Text block:
· · · ·

Call it what you like, but just the "experience" Hillary is touting includes working @ the Rose Law Firm where Bush financier/BCCI broker Jackson Stephens gave the good (and economically disadvantaged) people of EAST LIVERPOOL OHIO the WTI Incinerator, right next to an elementary school. Was it a coincidence that this HW Bush financier financed the Clinton's campaign solely for belief in his stances? :
Here is a portion of activist/mother, Terri Swearingen's acceptance speech for the Goldman Environmental Prize, given April 14, 1997:
I am not a scientist or a Ph.D. I am a nurse and a housewife, but my most important credential is that I am a mother. In 1982, I was pregnant with our one and only child. That's when I first learned of plans to build one of the world's largest toxic waste incinerators in my community. When they began site preparation to begin building the incinerator in 1990, my life changed forever. I'd like to share with you some of the lessons I have learned from my experiences over the past seven years.
One of the main lessons I have learned from the WTI experience is that we are losing our democracy. How have I come to this sad realization? Democracy is defined by Merriam Webster as "government by the people, especially rule of the majority," and "the common people constituting the source of political authority." The definition of democracy no longer fits with the reality of what is happening in East Liverpool, Ohio. For one thing, it is on the record that the majority of people in the Ohio Valley do not want the WTI hazardous waste incinerator in their area, and they have been opposed to the project from its inception. Some of our elected officials have tried to help us, but the forces arrayed against us have been stronger than we or they had imagined. Public concerns and protests have been smothered with meaningless public hearings, voodoo risk assessment and slick legal maneuvering.
Government agencies that were set up to protect public health and the environment only do their job if it does not conflict with corporate interests. Our current reality is that we live in a "wealthocracy" big money simply gets what it wants. In this wealthocracy, we see three dynamics at play: corporations versus the planet, the government versus the people, and corporate consultants or "experts" versus common sense. In the case of WTI, we have seen all three.

· · · ·

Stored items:
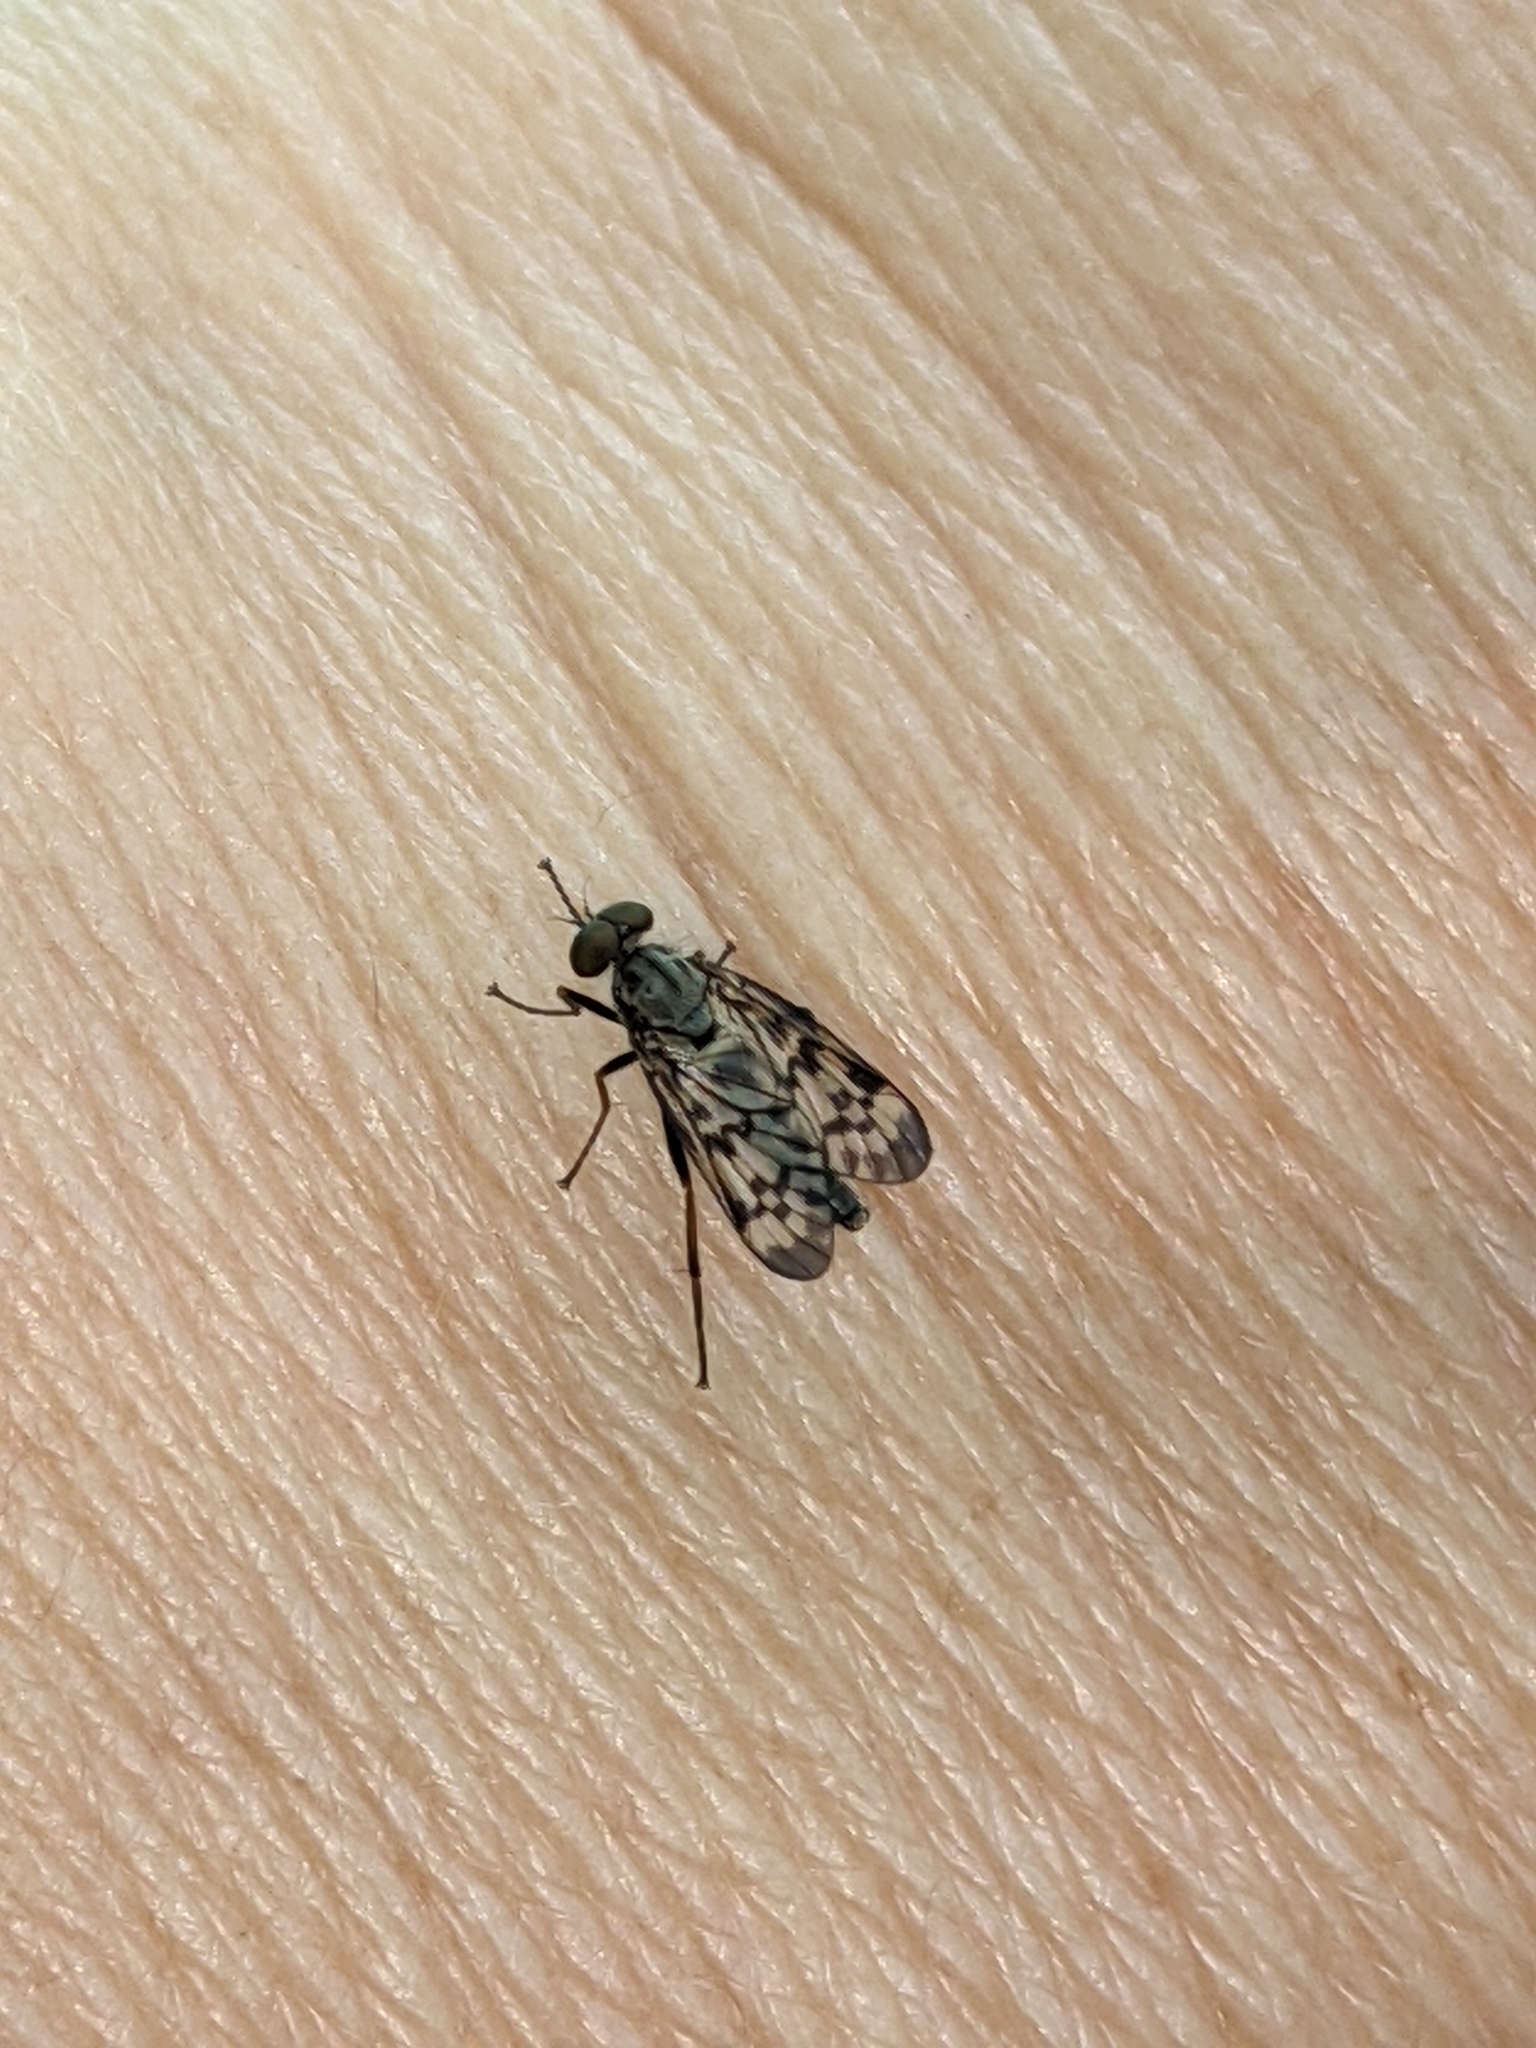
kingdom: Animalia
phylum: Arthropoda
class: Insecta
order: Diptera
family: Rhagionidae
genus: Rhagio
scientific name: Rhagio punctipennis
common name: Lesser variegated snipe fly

· · · ·

Task item A: Do these statements agree with the WTI incinerator text? Answer yes or no for each, quoting the deciding words. (i) Swearingen says she is a scientist. (ii) She first learned of the incinerator plans in 1982, while pregnant. (iii) Site preparation for the incinerator began in 1990.
Task item B: In the WTI incinerator text, can you turn the paragraph beginning "Government agencies that were set up" into a short list that keeps its main facts?
Task item C: Reproduce the passage of the WTI incinerator text from "One of the main" to "slick legal maneuvering.".

Answer box A:
(i) No: "I am not a scientist or a Ph.D."
(ii) Yes: "In 1982, I was pregnant with our one and only child. That's when I first learned of plans to build one of the world's largest toxic waste incinerators in my community."
(iii) Yes: "When they began site preparation to begin building the incinerator in 1990, my life changed forever."

Answer box B:
- Government agencies meant to protect public health and the environment act only when this does not conflict with corporate interests.
- The current reality is a "wealthocracy," in which big money gets what it wants.
- Three dynamics are at play: corporations versus the planet, the government versus the people, and corporate consultants or "experts" versus common sense.
- All three have been seen in the case of WTI.

Answer box C:
One of the main lessons I have learned from the WTI experience is that we are losing our democracy. How have I come to this sad realization? Democracy is defined by Merriam Webster as "government by the people, especially rule of the majority," and "the common people constituting the source of political authority." The definition of democracy no longer fits with the reality of what is happening in East Liverpool, Ohio. For one thing, it is on the record that the majority of people in the Ohio Valley do not want the WTI hazardous waste incinerator in their area, and they have been opposed to the project from its inception. Some of our elected officials have tried to help us, but the forces arrayed against us have been stronger than we or they had imagined. Public concerns and protests have been smothered with meaningless public hearings, voodoo risk assessment and slick legal maneuvering.